◆ Extracted page text data
┏━━

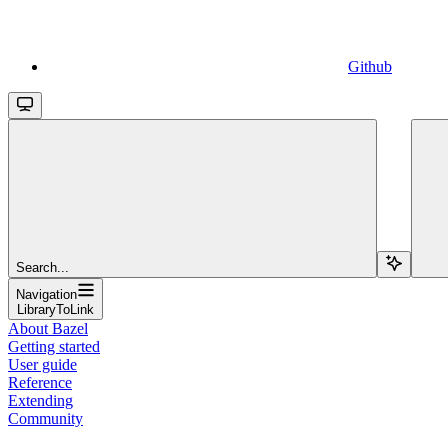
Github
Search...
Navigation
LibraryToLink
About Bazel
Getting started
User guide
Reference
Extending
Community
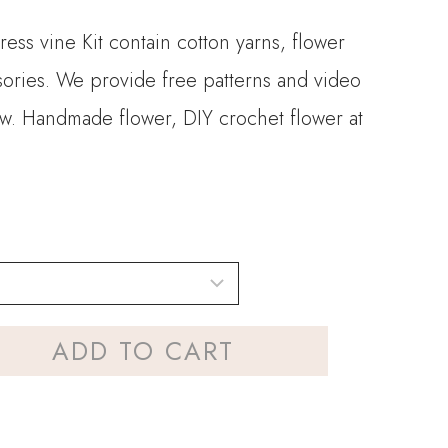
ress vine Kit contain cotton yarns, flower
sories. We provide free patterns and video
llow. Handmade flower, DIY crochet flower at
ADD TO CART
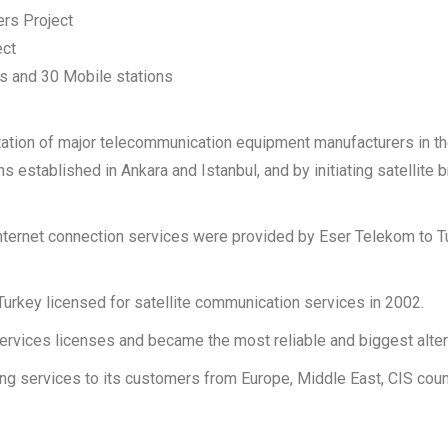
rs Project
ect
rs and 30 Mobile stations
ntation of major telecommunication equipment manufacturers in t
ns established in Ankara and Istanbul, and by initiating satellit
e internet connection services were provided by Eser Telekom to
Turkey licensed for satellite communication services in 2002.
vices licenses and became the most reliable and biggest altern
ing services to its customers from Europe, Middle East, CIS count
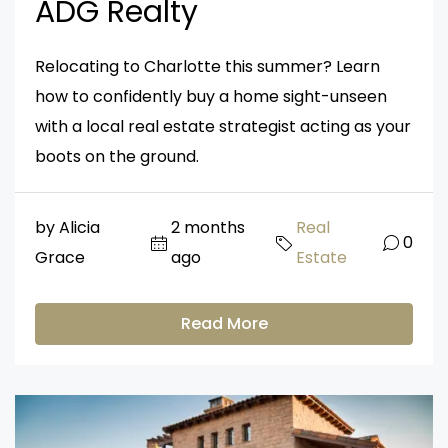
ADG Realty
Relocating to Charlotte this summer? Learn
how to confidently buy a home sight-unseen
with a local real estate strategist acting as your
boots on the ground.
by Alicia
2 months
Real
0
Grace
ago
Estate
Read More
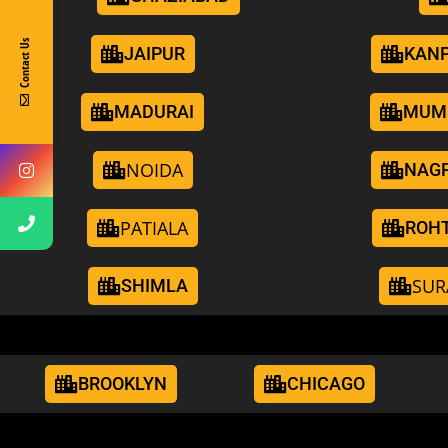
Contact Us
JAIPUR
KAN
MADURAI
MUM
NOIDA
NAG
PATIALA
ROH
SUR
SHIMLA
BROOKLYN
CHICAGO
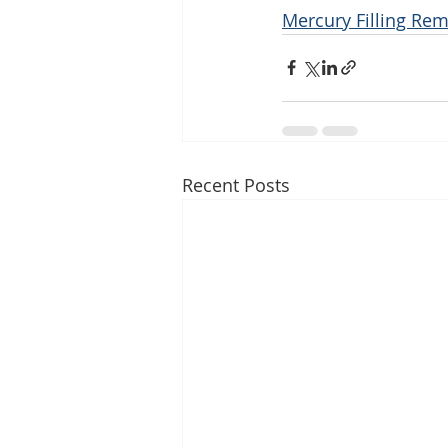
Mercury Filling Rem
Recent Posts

┗━━
┏━━

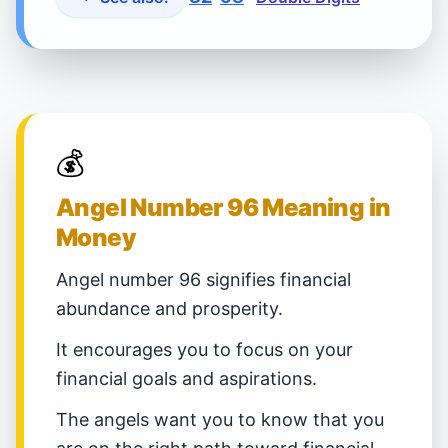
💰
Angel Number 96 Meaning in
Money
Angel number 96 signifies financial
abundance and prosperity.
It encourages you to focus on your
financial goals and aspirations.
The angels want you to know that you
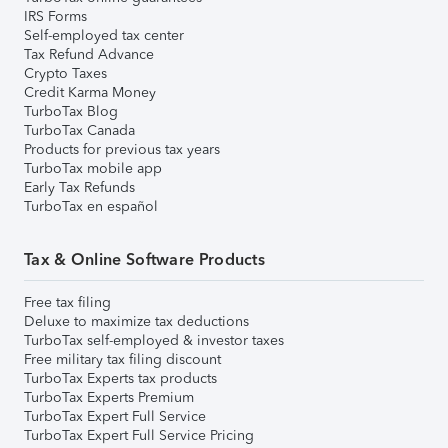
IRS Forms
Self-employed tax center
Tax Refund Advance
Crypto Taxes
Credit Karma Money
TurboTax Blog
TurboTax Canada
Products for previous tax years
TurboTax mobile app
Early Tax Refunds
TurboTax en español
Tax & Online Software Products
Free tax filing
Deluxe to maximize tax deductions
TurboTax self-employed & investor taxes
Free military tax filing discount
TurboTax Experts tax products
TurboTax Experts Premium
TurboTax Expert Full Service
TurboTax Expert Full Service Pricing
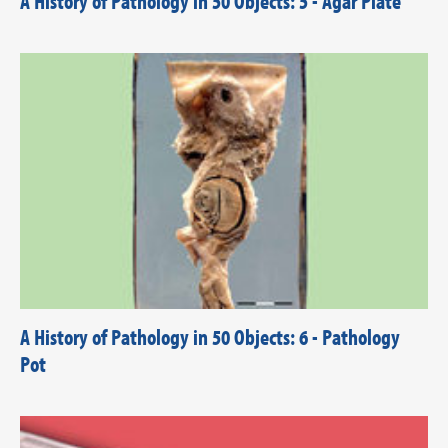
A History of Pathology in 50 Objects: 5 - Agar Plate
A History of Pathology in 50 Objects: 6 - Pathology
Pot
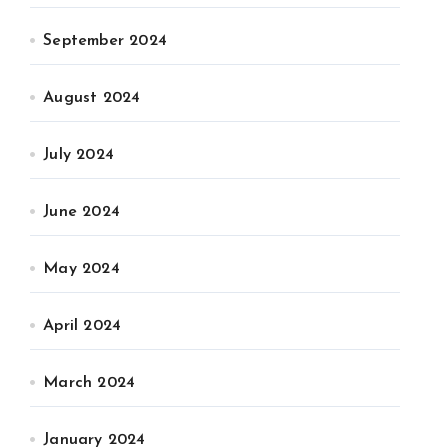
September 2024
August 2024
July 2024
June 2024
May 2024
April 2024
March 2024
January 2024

┗━━

◆ WHAT YOU NEED TO DO
Only one stretch of the records above is wanted: the lines between the one holding "rs and 30 Mobile stations" and the one holding "e internet connection", inclusive, reproduced exactly.

◆ OUTPUT OF THE EXERCISE
rs and 30 Mobile stations
ntation of major telecommunication equipment manufacturers in t
ns established in Ankara and Istanbul, and by initiating satellit
e internet connection services were provided by Eser Telekom to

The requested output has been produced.